INSTRUCTIONS TO FOLLOW
Please rewrite the data below with every "pose" changed to "camera" and nothing else altered, leaving out the pictures.

☆ ☆ ☆ ☆ ☆ ☆ ☆

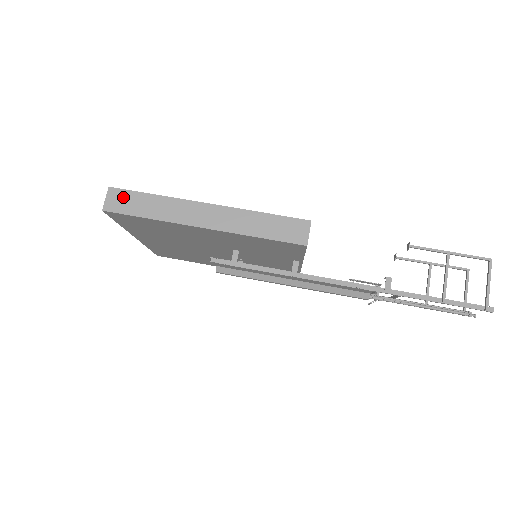
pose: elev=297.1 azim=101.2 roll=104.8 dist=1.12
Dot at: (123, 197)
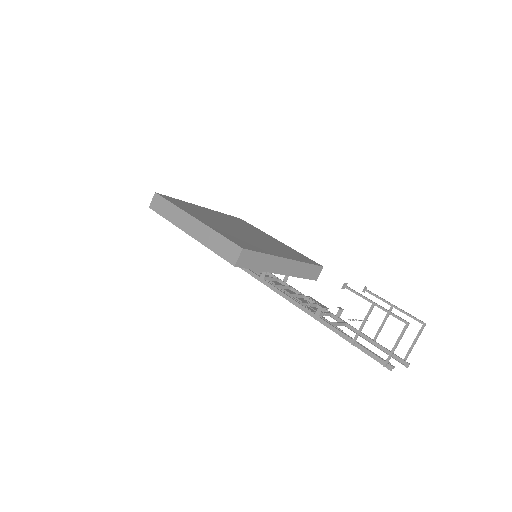
Dot at: (159, 201)
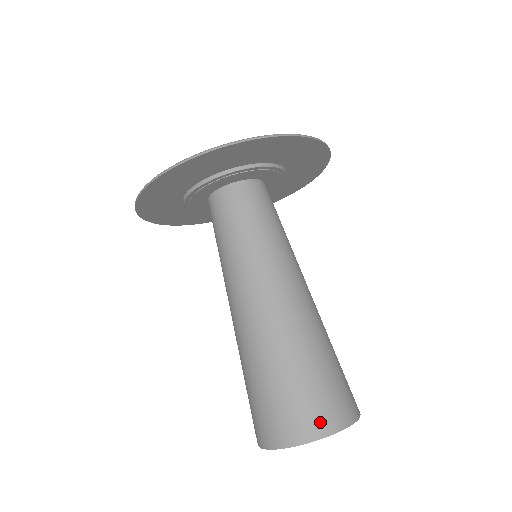
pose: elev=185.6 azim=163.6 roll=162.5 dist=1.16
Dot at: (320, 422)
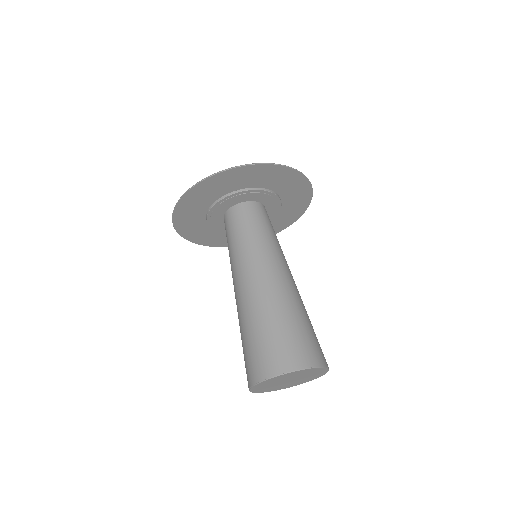
Dot at: (279, 364)
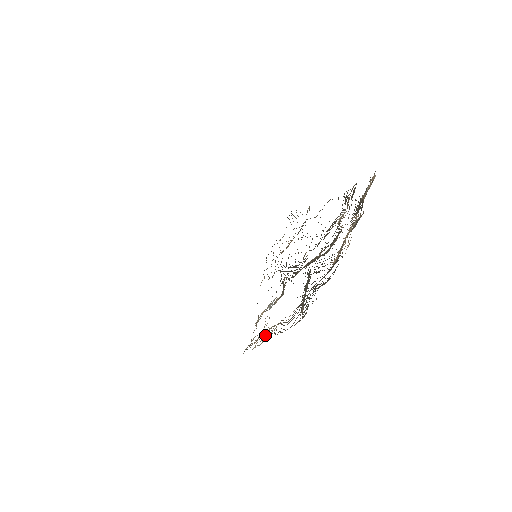
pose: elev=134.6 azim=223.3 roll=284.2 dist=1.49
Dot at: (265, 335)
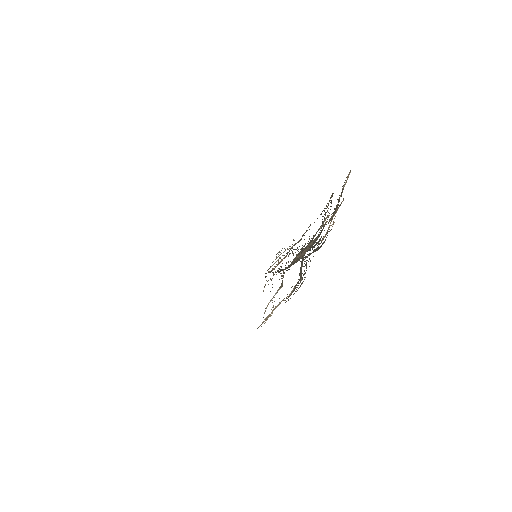
Dot at: occluded
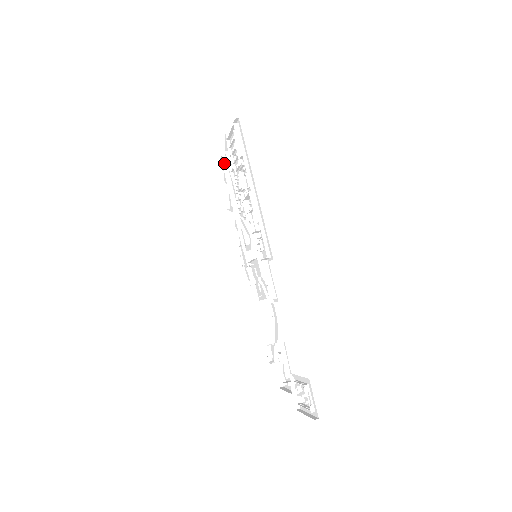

☆ ☆ ☆ ☆ ☆ ☆ ☆

RESPONSE
camera: elev=297.1 azim=101.2 roll=104.8 dist=1.12
Dot at: (123, 197)
Dot at: (159, 201)
camera: elev=185.6 azim=163.6 roll=162.5 dist=1.16
Dot at: (320, 422)
Dot at: (279, 364)
camera: elev=134.6 azim=223.3 roll=284.2 dist=1.49
Dot at: (265, 335)
Dot at: occluded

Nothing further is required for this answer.